Emmanuelle Haïm, entourée des musiciens du Concert d’Astrée, ceux avec lesquels elle peut travailler avec une naturelle complicité, ne cherche finalement pas à faire rougeoyer les sentiments, mais plutôt à garantir la rigueur et le raffinement d’une musique, le classicisme d’une époque de l’humanité.

Constante dans son rôle de pleureuse, Varduhi Abrahamyam offre un portrait à la fois digne et émouvant de Cornelia, timbre vibrant de sombres fragilités alors que celui d’Isabel Leonard, plus neutre et léger, se distingue le mieux lorsque Sesto retrouve son espérance.

Capable de percutants coups d’éclat, Tolomeo est d’un caractère dur et agressif lorsque Christophe Dumaux s’empare du personnage, à l’opposé du Nireno de Dominique Visse, tellement décontracté que sa voix en fait des vagues, et de l‘Achilla brouillon de Nathan Berg.

JulesCesar01.jpg     Natalie Dessay (Cléopâtre) et Lawrence Zazzo (César)

A croire qu’il y a un pouvoir des sentiments en musique, l’instant où Cléopâtre prend conscience de son amour pour César, vers la fin du second acte, est également le moment où Natalie Dessay se détache de son personnage bien trop connu pour s’abandonner à la gravité de ses états d‘âmes.
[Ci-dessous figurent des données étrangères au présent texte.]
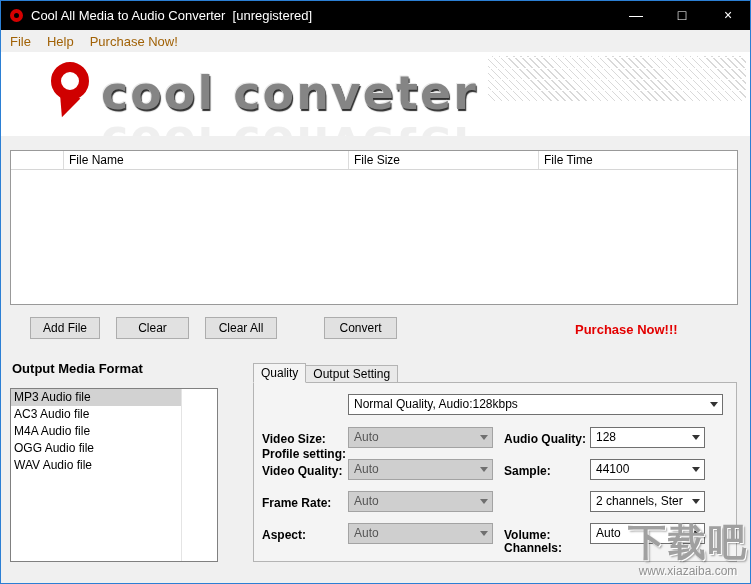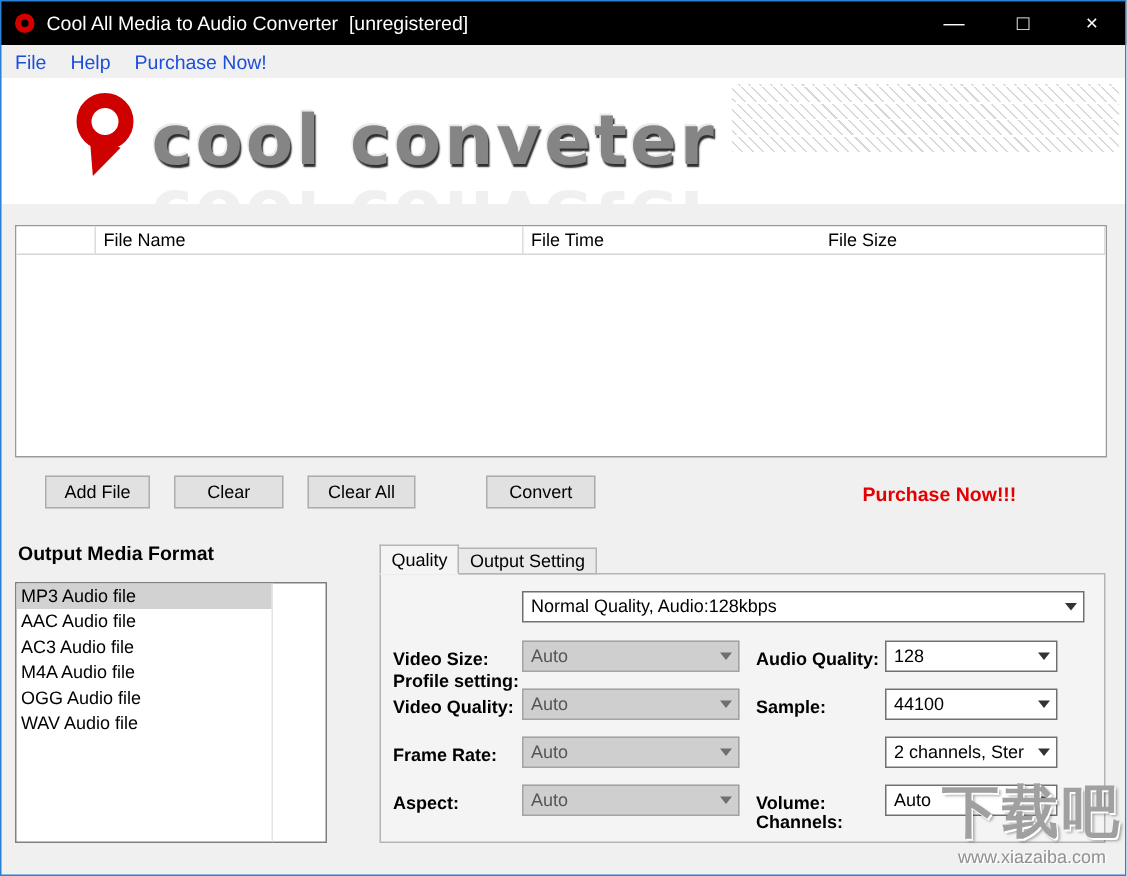--- a/index.html
+++ b/index.html
@@ -18,21 +18,21 @@
     background:#000; color:#fff; display:flex; align-items:center;
   }
   .app-icon { width:13px; height:13px; border:4px solid #d40000; border-radius:50%; margin:0 8px 0 10px; flex:0 0 auto; }
   .title-text { font-size:13px; color:#fff; white-space:pre; }
   .win-btns { margin-left:auto; display:flex; height:100%; }
   .win-btn { width:46px; height:100%; display:flex; align-items:center; justify-content:center; font-size:14px; color:#fff; cursor:default; }
 
   
   .menubar {
     position:absolute; left:1px; top:30px; width:749px; height:22px;
-    background:#f0f0f0; display:flex; align-items:center; font-size:13px; color:#1d4ed8;
+    background:#f0f0f0; display:flex; align-items:center; font-size:13px; color:#a16207;
   }
   .menu-item { padding:0 8px; height:100%; display:flex; align-items:center; }
   .menu-item:first-child { padding-left:9px; }
 
   
   .banner { position:absolute; left:1px; top:52px; width:749px; height:84px; background:#fff; overflow:hidden;text-align:right; }
   .logo-mark { position:absolute; left:46px; top:8px; width:50px; height:58px; }
   .lm-ring { position:absolute; left:4px; top:2px; width:38px; height:38px; border:10px solid #cf0000; border-radius:50%; }
   .lm-tail { position:absolute; left:8px; top:34px; width:0; height:0;
     border-left:11px solid transparent; border-right:11px solid transparent; border-top:24px solid #cf0000;
@@ -135,37 +135,36 @@
   </div>
   <div class="logo-text">cool conveter</div>
   <div class="logo-reflect">cool conveter</div>
   <div class="stripes"></div>
 </div>
 
 <div class="file-table">
   <div class="ft-header">
     <div class="ft-col c0"></div>
     <div class="ft-col c1">File Name</div>
+    <div class="ft-col c2">File Size</div>
     <div class="ft-col c3">File Time</div>
-    <div class="ft-col c2">File Size</div>
   </div>
   <div class="ft-body"></div>
 </div>
 
 <button class="btn b-add">Add File</button>
 <button class="btn b-clear">Clear</button>
 <button class="btn b-clearall">Clear All</button>
 <button class="btn b-convert">Convert</button>
 <span class="purchase">Purchase Now!!!</span>
 
 <div class="fmt-label">Output Media Format</div>
 <div class="fmt-list">
   <div class="fmt-divider"></div>
   <div class="fmt-item selected">MP3 Audio file</div>
-  <div class="fmt-item">AAC Audio file</div>
   <div class="fmt-item">AC3 Audio file</div>
   <div class="fmt-item">M4A Audio file</div>
   <div class="fmt-item">OGG Audio file</div>
   <div class="fmt-item">WAV Audio file</div>
 </div>
 
 <div class="tabs-row">
   <div class="tab active">Quality</div>
   <div class="tab">Output Setting</div>
 </div>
Ce qu’elle fait est simplement magnifique. Et c’est ce que l'on retient, plutôt que les autres scènes plus légères à tout point de vue...

L’impression est identique avec Lawrence Zazzo, humain et interrogatif, d’une profondeur terne, marquant les graves avec fermeté, et avec tout de même une certaine sensualité à défaut de volupté. Son personnage se densifie pour trouver une cohérence forte, et son plus bel air, au dernier acte.